I can’t resist quoting the last two sentences of Peter Freeman’s paper
“Once they are allowed, a perfectly satisfactory analysis of the two-period, two-treatment crossover trial becomes available, that of Grieve.9 In my opinion this is the only satisfactory analysis and, in the light of the results in this paper, the two-stage analysis is so unsatisfactory as to be ruled out of future use.”
The paper of mine that Peter Freeman was referring had appeared in Biometrics in 1985. While these two sentences are extremely supportive of the Bayesian approach developed in that paper, I now agree with Stephen that there is a major flaw with the approach which I then espoused.
The flaw is fundamental to most approaches to analysing crossover designs. What is wrong is that most approaches fail to acknowledge that an additive model in which the treatment and carryover effect are handled independently ignores the practical issue that it is extremely unlikely that the carryover is larger in magnitude than the treatment effect.

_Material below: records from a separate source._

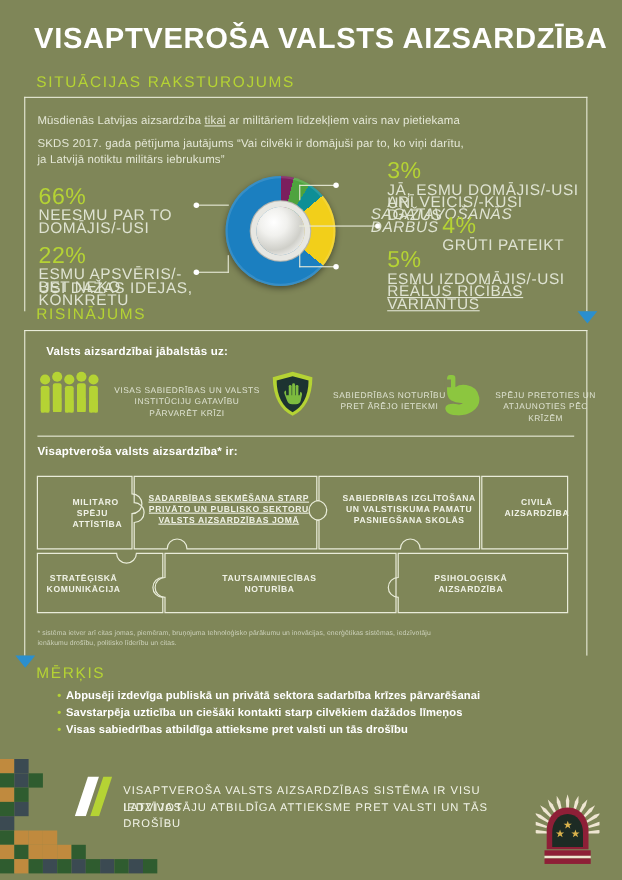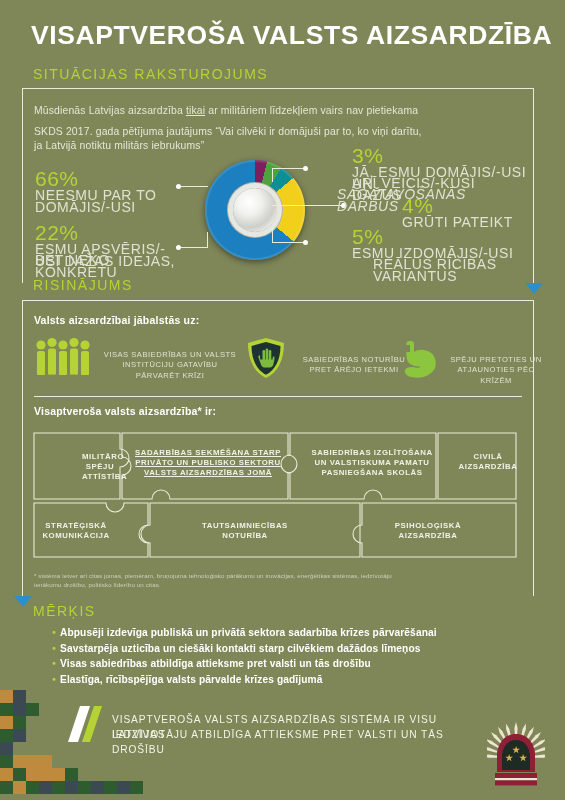"REĀLUS RĪCĪBAS VARIANTUS" div.pct-desc { left: 373px -> 352px; text-decoration: none -> underline }
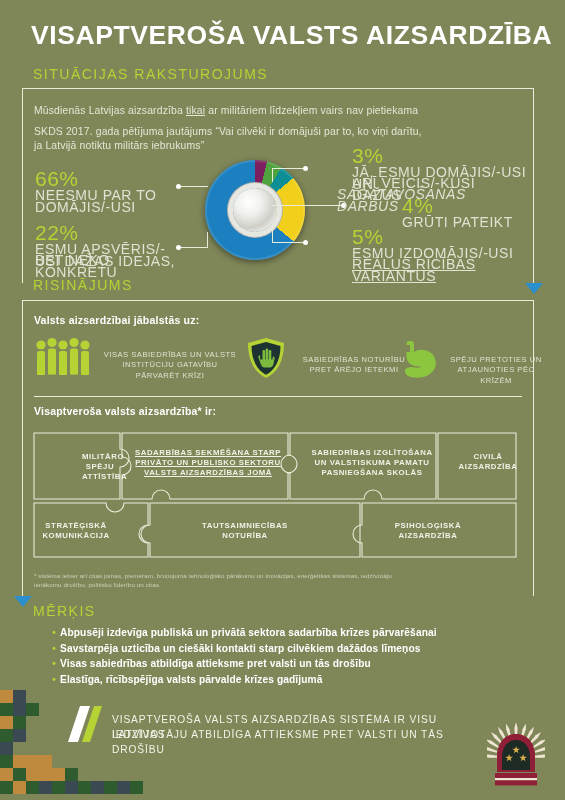"Valsts aizsardzībai jābalstās uz:" div.box-title { left: 34px -> 42px }
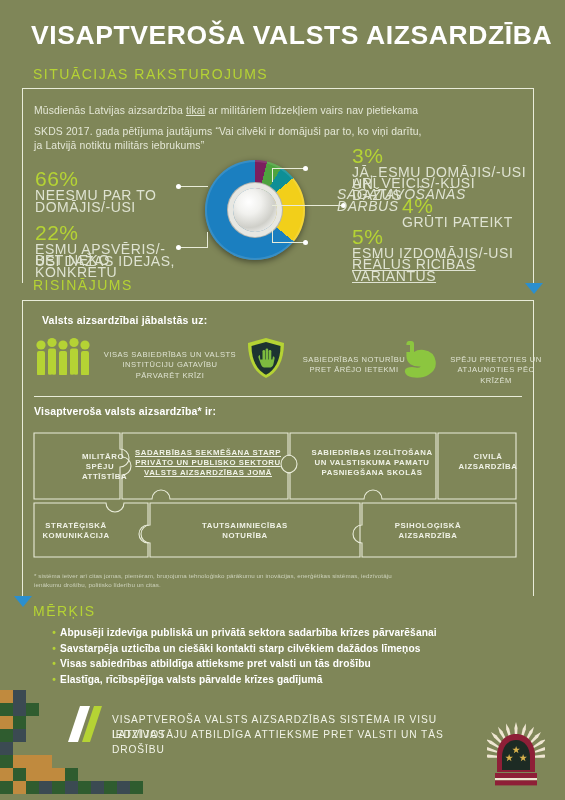"MILITĀRO SPĒJU" div.puz-txt { left: 34px -> 18px }
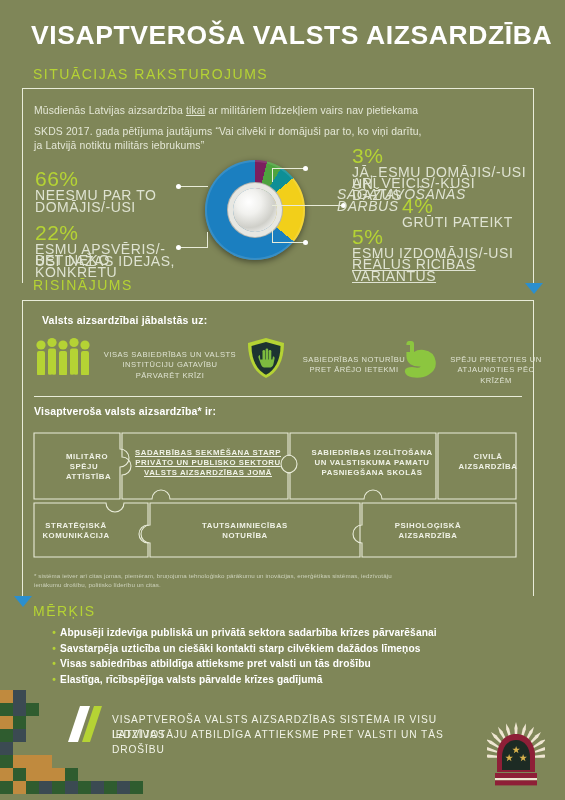"• Elastīga, rīcībspējīga valsts pārvalde" div.bullet { html: <div><i>•</i><span>Elastīga, rīcībspējīga valsts pārvalde krīzes gadījumā</span></div> -> none }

In our 1998 joint paper, while commenting on my Bayesian approach, Stephen wrote “I am prepared to stick my neck out and say that when we finally get a Bayesian method of analysing crossover trials that models the dependency between carryover and treatment ( and I am prepared to make the Bayesian statement that AG is the person most likely to produce it), the simple CROS analysis will be shown to provide reasonable results in practice, even where carryover is appreciable, unless the sample size of the trial is extremely large.” Unfortunately I haven’t as yet.